Not new beginnings for everyone
Although there is a shuffling of talent afoot, not everyone at SVB is turning over a new leaf. Some in fact are suggesting a resurrection of the bank under the rallying cry of “SVB 2.0”. Shane Ballew, Director at SVB, made some poignant statements about the banks resurgence on his LinkedIn, saying that Silicon Valley Bank is separate from SVB 2.0, officially “Silicon Valley Bridge Bank”:
While senior employees have been able to make a shift to positions that offer security, many have been hit hard by the bank’s collapse. Employees at SVB got some part of their salaries paid in equity, which tanked when the bank’s crisis peaked.
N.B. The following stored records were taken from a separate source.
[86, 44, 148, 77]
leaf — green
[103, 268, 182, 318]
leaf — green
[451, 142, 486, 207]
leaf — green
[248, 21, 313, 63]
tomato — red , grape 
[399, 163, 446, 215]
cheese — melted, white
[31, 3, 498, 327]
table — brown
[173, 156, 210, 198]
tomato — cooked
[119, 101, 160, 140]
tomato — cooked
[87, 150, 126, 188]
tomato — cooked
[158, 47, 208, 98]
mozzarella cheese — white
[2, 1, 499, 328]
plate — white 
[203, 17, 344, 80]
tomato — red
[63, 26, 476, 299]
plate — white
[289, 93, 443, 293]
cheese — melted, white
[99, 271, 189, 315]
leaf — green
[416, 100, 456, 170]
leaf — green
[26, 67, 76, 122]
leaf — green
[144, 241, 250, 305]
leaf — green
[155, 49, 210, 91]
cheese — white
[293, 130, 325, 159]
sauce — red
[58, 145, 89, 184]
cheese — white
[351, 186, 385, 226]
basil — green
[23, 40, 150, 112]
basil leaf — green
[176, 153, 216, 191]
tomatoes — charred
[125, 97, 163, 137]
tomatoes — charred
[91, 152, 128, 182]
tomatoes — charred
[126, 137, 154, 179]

Some have lost more than a million dollars due to this.
The SVB effect
SVB’s diminished presence in the venture capital and startup space has brought upon mixed results for the industry. On the one hand, employees have suffered losses and the startup community is still reeling from not having SVB to rely on.
On the other hand, firms like CIBC and Stifel have an opening that wouldn't be there without the SVB debacle. FIs that want a share of SVB’s pie can finally swoop in. Chris Reichert, Stifel Bank & Trust CEO, expects competition to get stiffer as big banks also increase their presence in the space. It is unlikely that these firms will be able to replace SVB’s position in the industry with a few hirings, but the hirings do signal that the industry might find a better foundation to build on. When the dust settles, the startup funding space may find that it has more than one good option to bank on.